Nem sempre é ansiedade: sinais de infarto que merecem atenção na menopausa
Menopausa aumenta risco de infarto? Entenda como as mudanças hormonais podem afetar o coração e quais sinais merecem atenção.
A menopausa muda mais do que o ciclo menstrual. Ela altera o metabolismo, a resposta inflamatória e o funcionamento do sistema cardiovascular.
Em muitos casos, essa mudança também interfere na forma como o infarto aparece.
Durante a vida reprodutiva, o estrogênio exerce papel protetor sobre os vasos sanguíneos e ajuda a regular o colesterol, a pressão arterial e a inflamação.
Com a queda desse hormônio, essa proteção diminui. O resultado é um aumento do risco cardiovascular nos anos que seguem a menopausa.
Muitas mulheres percebem que o corpo muda depois dos 40 anos e atribuem isso apenas à idade ou à estética.
Mas, por trás dessa sensação, existe uma alteração fisiológica concreta. O organismo passa a responder de outra maneira, e isso tem reflexo direto na saúde.
Sintomas de infarto podem enganar nas mulheres
Quando se fala em infarto, muita gente ainda pensa na dor intensa no peito como sinal principal.
Nas mulheres, porém, o quadro pode ser diferente. Falta de ar, cansaço intenso que não melhora, náusea, dor nas costas e sensação súbita de exaustão também podem fazer parte da apresentação clínica.
O problema é que esses sintomas muitas vezes são confundidos com ansiedade, estresse ou desgaste da rotina.
Isso pode atrasar a procura por atendimento e dificultar o diagnóstico.
Como a menopausa afeta o coração
A menopausa costuma vir acompanhada de aumento da gordura abdominal, piora da resistência à insulina, elevação da pressão arterial e alteração do colesterol.
Esses fatores, juntos, ampliam o risco de doenças cardiovasculares.
Não se trata apenas de uma fase de calorões ou irregularidade menstrual.
A saúde da mulher passa por uma reorganização metabólica importante. E o coração faz parte disso.
O que precisa de atenção durante a menopausa
A prevenção nessa fase precisa ir além dos sintomas hormonais.
Exames regulares, controle metabólico, avaliação clínica individualizada, cuidado com a massa muscular, atividade física e, quando necessário, manejo hormonal personalizado são pontos que entram no acompanhamento.
O sono também merece atenção, porque influencia tanto o equilíbrio hormonal quanto o risco cardiovascular.
A ideia não é tratar a menopausa como início inevitável de adoecimento, mas reconhecer que ela exige maior vigilância.
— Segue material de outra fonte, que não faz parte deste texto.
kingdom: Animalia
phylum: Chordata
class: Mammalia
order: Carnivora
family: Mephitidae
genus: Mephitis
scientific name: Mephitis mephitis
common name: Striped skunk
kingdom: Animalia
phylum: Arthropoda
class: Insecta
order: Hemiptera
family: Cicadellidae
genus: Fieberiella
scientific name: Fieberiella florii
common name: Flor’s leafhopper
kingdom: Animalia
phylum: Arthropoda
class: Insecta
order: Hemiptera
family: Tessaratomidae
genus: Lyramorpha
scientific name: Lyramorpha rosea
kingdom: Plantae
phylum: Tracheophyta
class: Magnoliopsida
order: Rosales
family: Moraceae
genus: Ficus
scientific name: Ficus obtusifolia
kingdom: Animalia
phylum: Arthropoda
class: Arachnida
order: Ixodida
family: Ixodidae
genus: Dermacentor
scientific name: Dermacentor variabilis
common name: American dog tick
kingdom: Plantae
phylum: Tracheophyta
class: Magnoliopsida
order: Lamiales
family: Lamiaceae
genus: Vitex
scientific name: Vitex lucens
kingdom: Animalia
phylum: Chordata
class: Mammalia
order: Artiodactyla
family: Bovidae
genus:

Sinais de infarto que não devem ser ignorados
Se a mulher sente alguns destes sinais, o ideal é buscar avaliação:
- Falta de ar sem explicação;
- Cansaço fora do habitual;
- Náusea;
- Dor nas costas;
- Exaustão súbita.
Esses sinais não devem ser tratados automaticamente como ansiedade ou sobrecarga emocional.
Quanto mais cedo essa condição é identificada, maior a chance de reduzir riscos e evitar que um quadro discreto evolua para algo grave.
A menopausa não precisa representar o começo do adoecimento feminino. Mas precisa ser levada a sério.